# Introduction

In this tutorial, we will extend some of the TD algorithms we implemented in the previous tutorial.

# Notebook setup

## Instructions

- Import numpy, scipy and matplotlib
- Configure inline plots
- Import helper modules

In [2]:
% matplotlib inline
import numpy as np
import matplotlib.pyplot as plt
from pylab import *

# Import definitions of the environments.
import RL_worlds as worlds

# Import helper functions for plotting.
from plot_util import *

In [3]:
def init_state(params):
    """
    Initialize the state at the beginning of an episode.
    Args:
        params: a dictionary containing the default parameters.
    Returns:
        an integer corresponding to the initial state.
    """
    if params['environment'].name == 'windy_cliff_grid':
        return 0
    elif params['environment'].name == 'n_armed_bandit':
        return 0
    elif params['environment'].name == 'cheese_world':
        return 0
    elif params['environment'].name == 'cliff_world':
        return 0
    elif params['environment'].name == 'quentins_world':
        return 54

def update_state(state, action, params):
    """
    State transition based on world, action and current state.
    Args:
        state: integer corresponding to the current state.
        action: integer corresponding to the action taken.
        params: a dictionary containing the default parameters.
    Returns:
        an integer corresponding to the next state;
        an integer corresponding to the reward received.
    """
    next_state, reward = params['environment'].get_outcome(state, action)
    return next_state, reward
    
def call_policy(state, value, params):
    """
    Call a policy to choose actions, given current state and value function.
    Args:
        state: integer corresponding to the current state.
        value: a matrix indexed by state and action.
        params: a dictionary containing the default parameters.
    Returns:
        an integer corresponding action chosen according to the policy.
    """
    # multiple options for policy
    if params['policy'] == 'epsilon_greedy':
        return epsilon_greedy(state, value, params)
    elif params['policy'] == 'softmax':
        return softmax(state, value, params)
    else: # random policy (if policy not recognized, choose randomly)
        return randint(params['environment'].n_actions)

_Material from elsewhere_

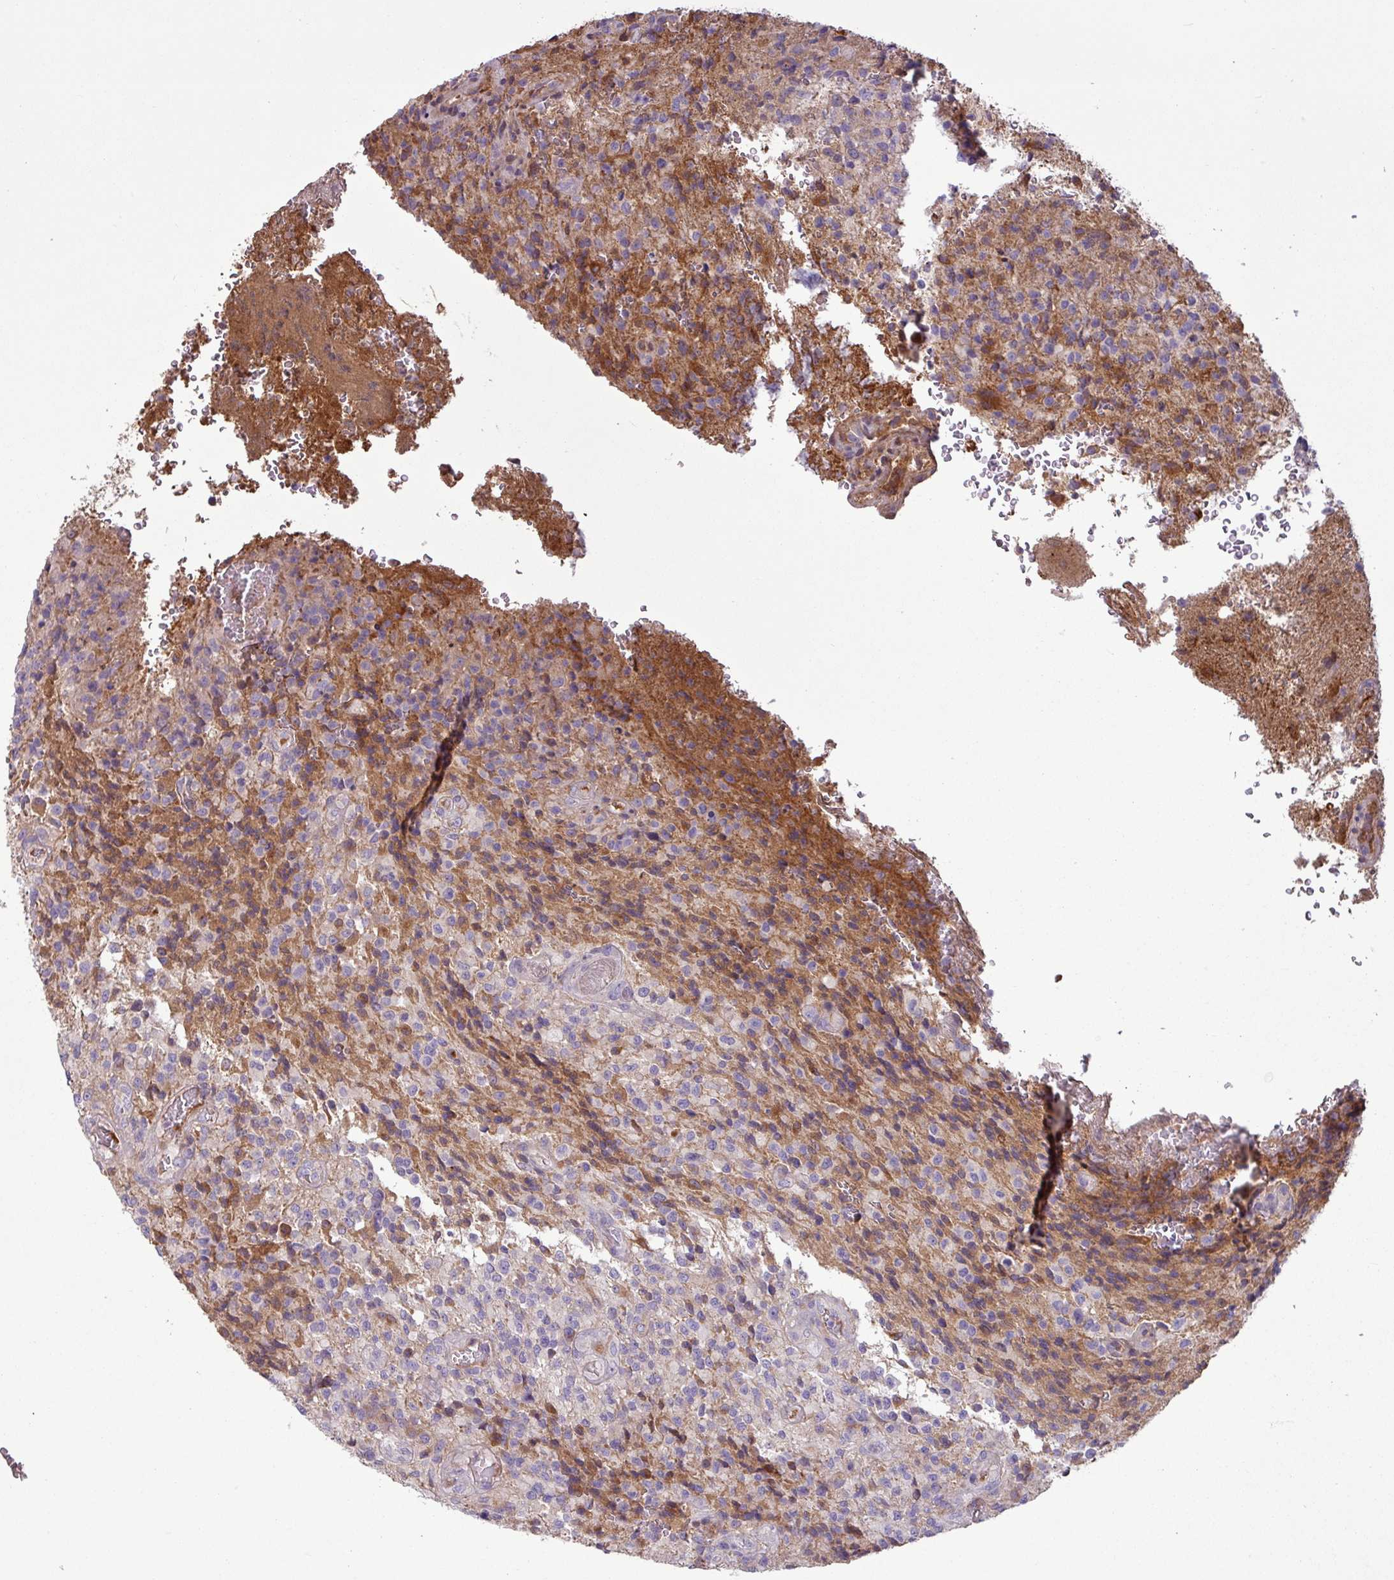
{"staining": {"intensity": "negative", "quantity": "none", "location": "none"}, "tissue": "glioma", "cell_type": "Tumor cells", "image_type": "cancer", "snomed": [{"axis": "morphology", "description": "Normal tissue, NOS"}, {"axis": "morphology", "description": "Glioma, malignant, High grade"}, {"axis": "topography", "description": "Cerebral cortex"}], "caption": "Tumor cells are negative for protein expression in human glioma. The staining is performed using DAB (3,3'-diaminobenzidine) brown chromogen with nuclei counter-stained in using hematoxylin.", "gene": "C4B", "patient": {"sex": "male", "age": 56}}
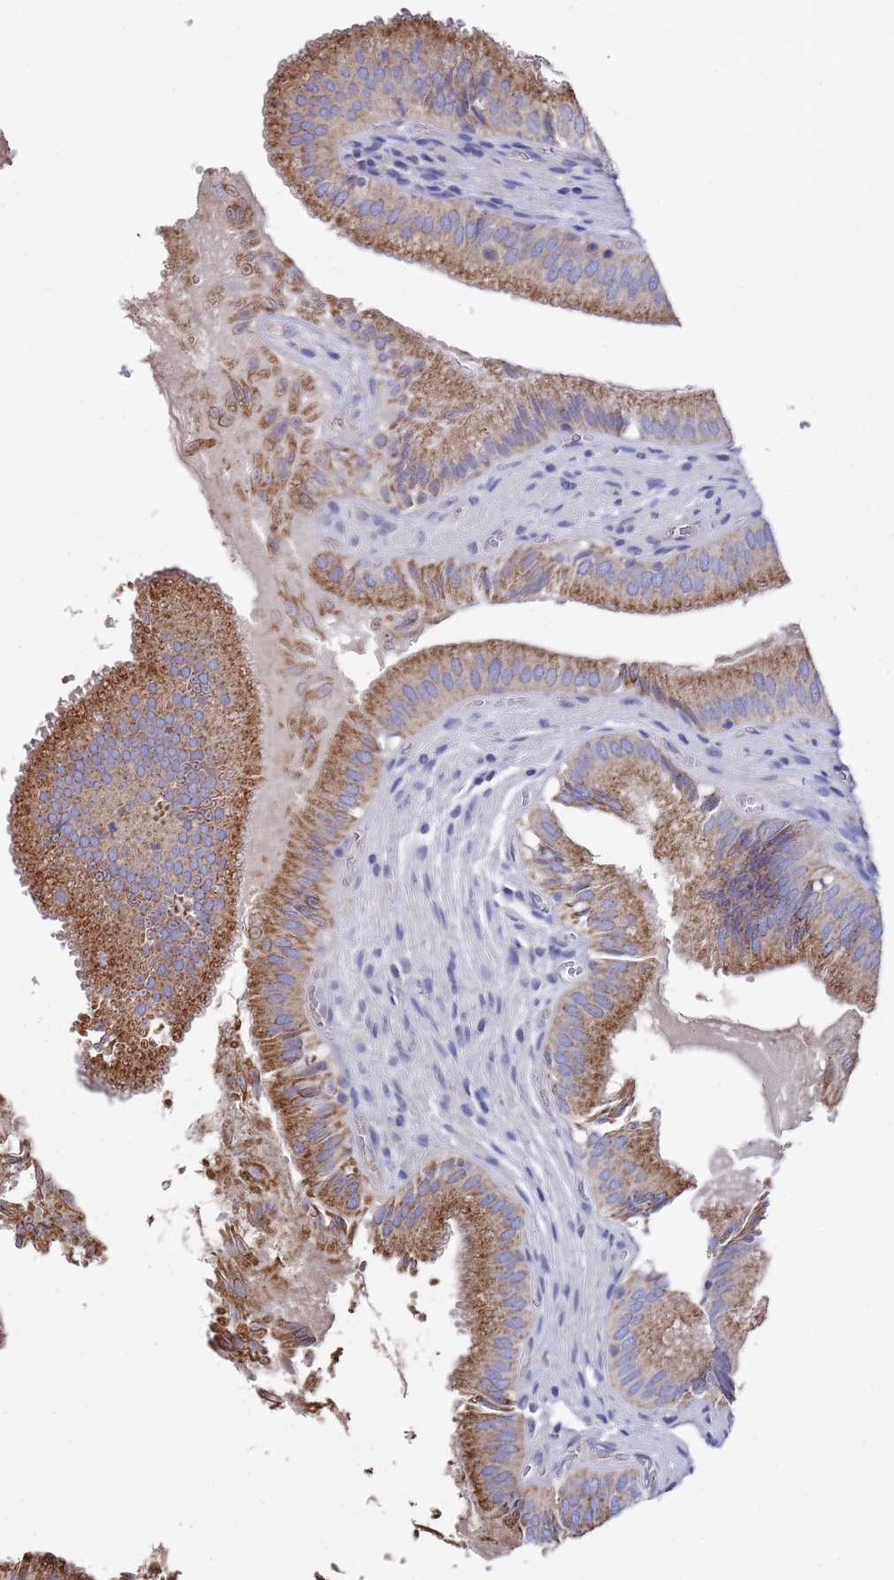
{"staining": {"intensity": "strong", "quantity": ">75%", "location": "cytoplasmic/membranous"}, "tissue": "gallbladder", "cell_type": "Glandular cells", "image_type": "normal", "snomed": [{"axis": "morphology", "description": "Normal tissue, NOS"}, {"axis": "topography", "description": "Gallbladder"}, {"axis": "topography", "description": "Peripheral nerve tissue"}], "caption": "Gallbladder stained with a protein marker shows strong staining in glandular cells.", "gene": "SCAPER", "patient": {"sex": "male", "age": 17}}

def update_value(prev_state, action, reward, state, value, params):
    """
    Update the value function.
    Args:
        prev_state: an integer corresponding to the previous state.
        action: an integer correspoding to action taken.
        reward: a float corresponding to the reward received.
        state: an integer corresponding to the current state;
          should be None if the episode ended.
        value: a matrix indexed by state and action.
        params: a dictionary containing the default parameters. 
    Returns:
        the updated value function (matrix indexed by state and action).
    """
    if params['learning_rule'] == 'q_learning':
        # off policy learning
        return q_learning(prev_state, action, reward, state, value, params)
    elif params['learning_rule'] == 'sarsa':
        # on policy learning
        return sarsa(prev_state, action, reward, state, value, params)
    else:
        print('Learning rule not recognized')

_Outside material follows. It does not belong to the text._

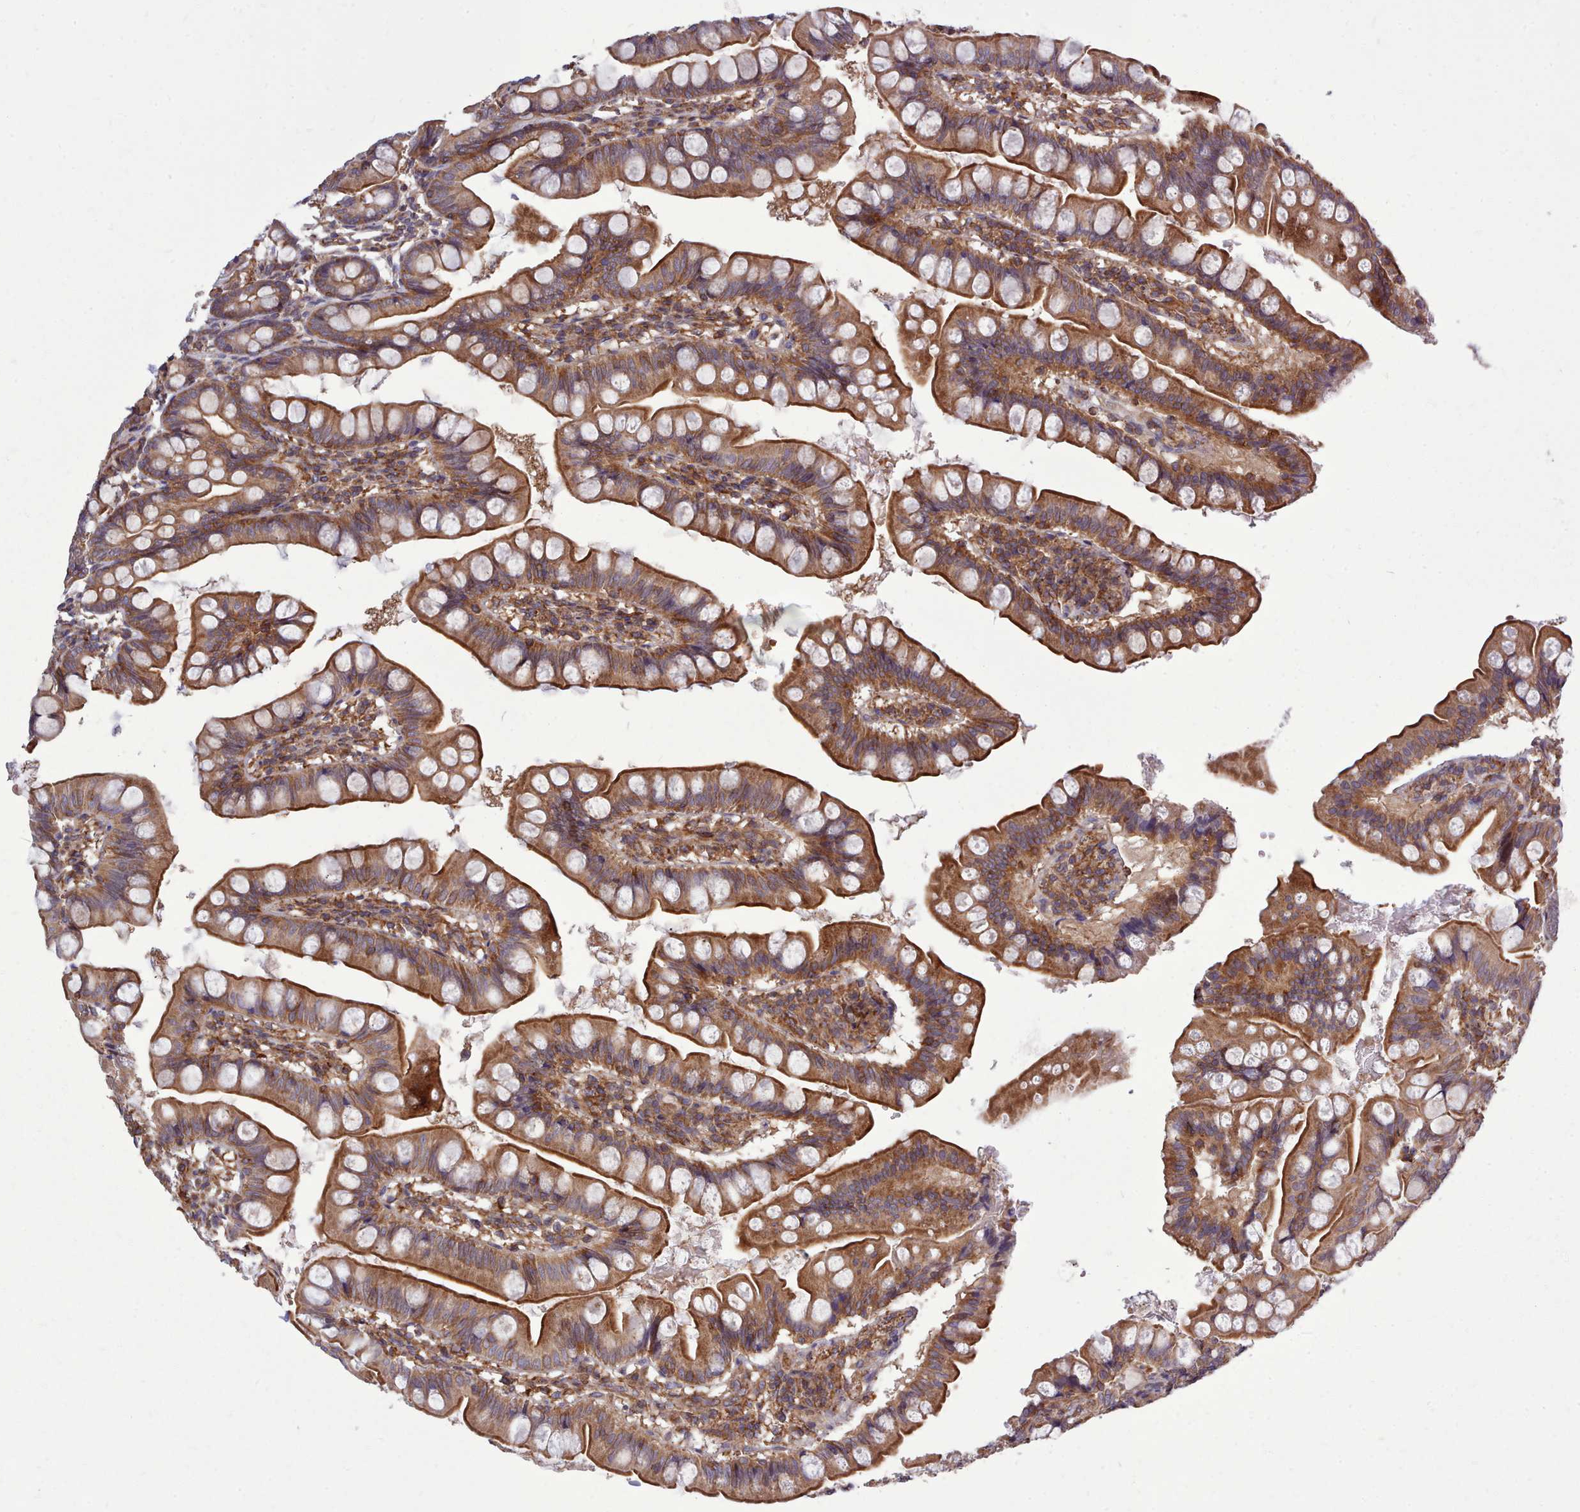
{"staining": {"intensity": "moderate", "quantity": ">75%", "location": "cytoplasmic/membranous"}, "tissue": "small intestine", "cell_type": "Glandular cells", "image_type": "normal", "snomed": [{"axis": "morphology", "description": "Normal tissue, NOS"}, {"axis": "topography", "description": "Small intestine"}], "caption": "Normal small intestine reveals moderate cytoplasmic/membranous staining in approximately >75% of glandular cells, visualized by immunohistochemistry. (Brightfield microscopy of DAB IHC at high magnification).", "gene": "STUB1", "patient": {"sex": "male", "age": 7}}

def default_params(environment):
    """
    Define the default parameters.
    Args:
        environment: an object corresponding to the environment.
    Returns:
        a dictionary containing the default parameters, where the keys
            are strings (parameter names).
    """
    params = dict()
    params['environment'] = environment
    
    params['alpha'] = 0.1  # learning rate    
    params['beta'] = 10  # inverse temperature    
    params['policy'] = 'epsilon_greedy'
    params['epsilon'] = 0.05  # epsilon-greedy policy
    params['learning_rule'] = 'q_learning'
    params['epsilon_decay'] = 0.9
    
    if environment.name == 'windy_cliff_grid':
        params['gamma'] = 0.6  # temporal discount factor
    elif environment.name == 'n_armed_bandit':
        params['gamma'] = 0.9  # temporal discount factor
    elif environment.name == 'cliff_world':
        params['gamma'] = 1.0  # no discounting
    elif environment.name == 'cheese_world':
        params['gamma'] = 0.5  # temporal discount factor
    elif environment.name == 'quentins_world':
        params['gamma'] = 0.9  # temporal discount factor

    return params

# Exercise 1: $\epsilon$ decay

1. Modify the code you wrote for the $\epsilon$-greedy policy so that the $\epsilon$ (proportion of random choices) decreases over time.
2. Test the new policy with different learning algorithms. How does the decay affect your results?

# Exercise 2: Sarsa($\lambda$)

1. You can improve the performance of TD algorithms by allowing faster back propagation. Modify your Sarsa algorithm from the previous tutorial to obtain Sarsa($\lambda$), which makes use of eligibility traces to propagate the strengthening effect of each reward into the whole sequence of actions that led to it.
2. To explore the effect of eligibility traces on learning, run Sarsa($\lambda$) on Quentin's world, testing different combinations of $\lambda$ and $\alpha$ values. How does $\lambda$ affect the efficiency of Sarsa?